:: TASK BRIEF ::
Check every line of the data for the string "KiCad" and copy the ones that have it.

(Pictures with circuit source files)
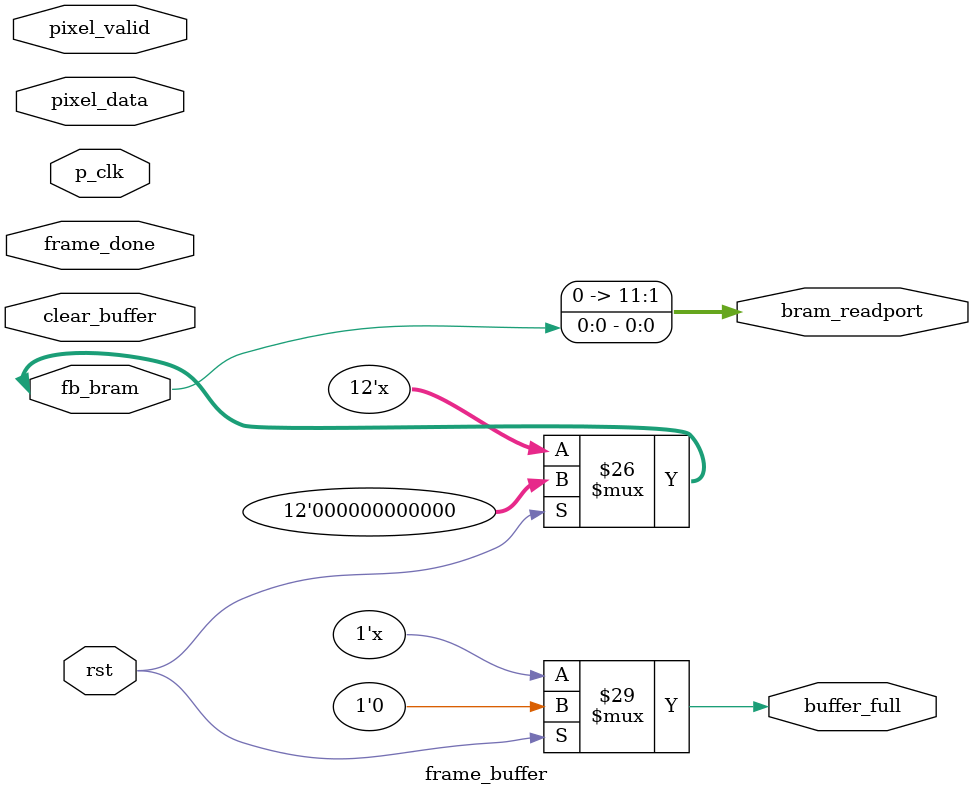
<source format=v>
`timescale 1ns / 1ps


module frame_buffer(
    input p_clk, rst,
    input frame_done, pixel_valid, clear_buffer,
    input [11:0] pixel_data,
    input [11:0] fb_bram,
    output reg buffer_full,
    output wire [11:0] bram_readport
    );

    parameter frame_size = 480*640;   // 480x640p
    parameter pixel_size = 12;
    localparam frame_pixels = frame_size * pixel_size;

    // Initialize block RAM
//    reg [11:0] frame_buffer [0:frame_pixels-1];  // block ram for data
    reg [18:0] fb_index;    // 19-bit counter to keep track of frame buffer location
    assign bram_readport = fb_bram[0]; // Set read port to be the first bit of frame_buffer

    // Set up FSM
    localparam  CLEAR_BUF=0, // FSM names
                BUF_WRITE=1, 
                BUF_FULL=2;
    reg [1:0] fsm_state=0;

    // FSM
    // FS
    // always @ (posedge p_clk, posedge rst) begin  // Handling synchronization in top module
    always @ (*) begin
        if (rst) begin
            fb_index <= 0;
            buffer_full <= 0;
            fb_bram <= {(frame_size){12'b0}};  // Fill frame_buffer with zeros
        end
        else begin
            case (fsm_state) 
                CLEAR_BUF: begin
                    fb_index <= 0;
                    buffer_full <= 0;
                    fb_bram <= {(frame_size){12'b0}};  // Fill frame_buffer with zeros

                    fsm_state <= clear_buffer ? CLEAR_BUF : BUF_WRITE;
                end
                BUF_WRITE: begin
                    fb_bram[fb_index] <= pixel_valid ? pixel_data : 12'b0;  // If pixel not valid, fill with 0s
                    fb_index <= fb_index + 1;

                    fsm_state <= clear_buffer ? CLEAR_BUF : (fb_index == frame_size-1) || (frame_done) ? BUF_FULL : BUF_WRITE;
                end
                BUF_FULL: begin
                    buffer_full <= 1;

                    fsm_state <= clear_buffer ? CLEAR_BUF : BUF_FULL;   // Wait for input to clear buffer
                end
                default: begin
                    fsm_state <= CLEAR_BUF;
                end
            endcase
        end 
    end


endmodule

</source>
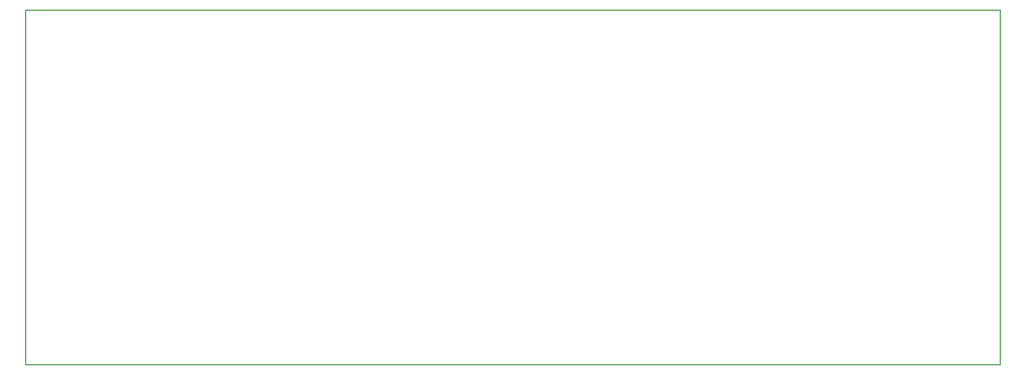
<source format=gbr>
%TF.GenerationSoftware,KiCad,Pcbnew,6.0.0*%
%TF.CreationDate,2021-12-31T10:41:15+01:00*%
%TF.ProjectId,hexPiezoPre,68657850-6965-47a6-9f50-72652e6b6963,rev?*%
%TF.SameCoordinates,PX4fa1be0PY8caabe0*%
%TF.FileFunction,Profile,NP*%
%FSLAX46Y46*%
G04 Gerber Fmt 4.6, Leading zero omitted, Abs format (unit mm)*
G04 Created by KiCad (PCBNEW 6.0.0) date 2021-12-31 10:41:15*
%MOMM*%
%LPD*%
G01*
G04 APERTURE LIST*
%TA.AperFunction,Profile*%
%ADD10C,0.100000*%
%TD*%
G04 APERTURE END LIST*
D10*
X85197229Y31075000D02*
X197229Y31075000D01*
X197229Y75000D02*
X85197229Y75000D01*
X197229Y31075000D02*
X197229Y75000D01*
X85197229Y75000D02*
X85197229Y31075000D01*
M02*

</source>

:: ANSWER TO THIS EXERCISE ::
%TF.GenerationSoftware,KiCad,Pcbnew,6.0.0*%
G04 Created by KiCad (PCBNEW 6.0.0) date 2021-12-31 10:41:15*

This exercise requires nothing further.